In a survey taken late last week, the network found Bernie Sanders leading the Democratic 2020 field nationally for the first time this cycle, as both he and Joe Biden pulled away from the pack. As of early December, CNN had Biden besting Sanders by a margin of 26 to 20 percent, with Elizabeth Warren in third at 16 percent. Since then, Sanders has jumped seven points, while both Biden and Warren ticked down two. The Vermont senator’s 27 to 24 advantage over Biden is small enough to be within the poll’s margin of error. But Sanders’s 13-point lead over Warren is the largest he’s posted in a major poll since April of last year.
And those headline numbers may not even be the best news that CNN had for the Sanders campaign Wednesday morning. In 2016, the senator’s improbably potent presidential run was done in by the Vermonter’s limited appeal among nonwhite voters. But there was always reason to suspect that this had less to do with that (vast, heterogenous) demographic’s antipathy for Sanders than it did with its affection for Hillary Clinton. Now, according to CNN, Sanders is statistically tied with Biden among voters of color, claiming 30 percent support among them to Biden’s 27.
Of course, all of these findings should be taken with several grains of salt. If it is true that Sanders has erased Biden’s advantage with nonwhite voters, then the shape of the race has fundamentally changed. Until now, there’s been a presumption that any Biden challenger would need to compensate for sizable losses in overwhelmingly nonwhite southern primaries by running up the score in the vice-president’s weaker regions. If that logic no longer holds, victories in Iowa and New Hampshire could provide Sanders with a durable claim to front-runner status. On the other hand, the fact that both CNN’s headline numbers — and its results among nonwhite voters — are significantly out of step with other polls suggest that we may simply be looking at a flawed survey. For the moment, RealClearPolitics’ average of national polls gives Biden a six-point lead over Sanders.

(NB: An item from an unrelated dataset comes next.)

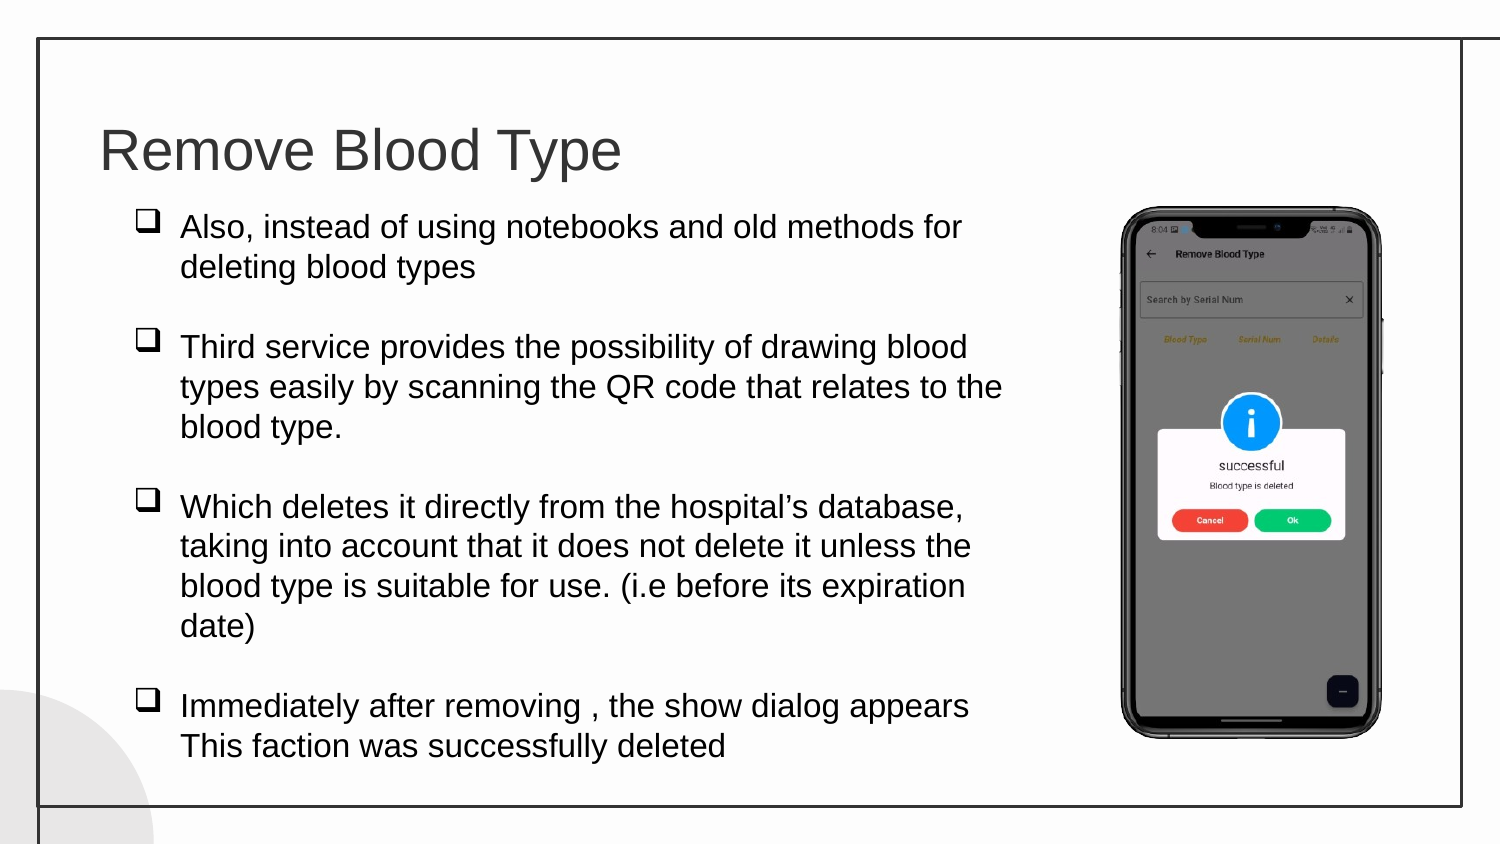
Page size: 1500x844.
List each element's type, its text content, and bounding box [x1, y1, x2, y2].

text_box Also, instead of using notebooks and old methods for deleting blood types Third service provides the possibility of drawing blood types easily by scanning the QR code that relates to the blood type. Which deletes it directly from the hospital’s database, taking into account that it does not delete it unless the blood type is suitable for use. (i.e before its expiration date) Immediately after removing , the show dialog appears This faction was successfully deleted [118, 197, 1050, 772]
picture [1104, 206, 1398, 842]
title Remove Blood Type [84, 97, 1349, 192]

And even if CNN’s poll is accurate, Sanders would still have his work cut for him. If the primary became a two-way race, it is unclear exactly where the other candidates’ supporters would land. But 57 percent of the CNN poll’s respondents said that nominating a candidate who can beat Trump is more important than nominating one who agrees with them on the issues — and 45 percent named Biden as the most electable candidate, while just 24 percent said the same of Sanders. Taken together, these results suggest that Biden has room to grow his support if he can retain his aura of electability as the field narrows.
That said, the poll offers Sanders supporters some cause for optimism about the potential for expanding the senator’s base. While a few polls have found Sanders’s attracting a slightly higher percentage of intraparty detractors than other Democratic candidates, CNN’s finds that more Democratic voters would be “enthusiastic or satisfied” with a Sanders nomination than with the nomination of any other 2020 candidate.
Meanwhile, the survey gives Sanders a comfortable seven-point lead over Trump in a hypothetical general election, which is smaller than Biden’s advantage, but ostensibly large enough to quell fears about the senator’s electability — for now, anyway. Should Sanders emerge from Iowa as the Democratic front-runner, there is every reason to expect that the rest of the field would flood the airwaves win warnings about the perils of nominating a socialist (with Michael Bloomberg picking up a large share of the tab). How the senator would hold up on under such a barrage is anybody’s guess.
Biden remains a formidable front-runner, but the path to “political revolution” in 2020 has never looked more plausible than it does today.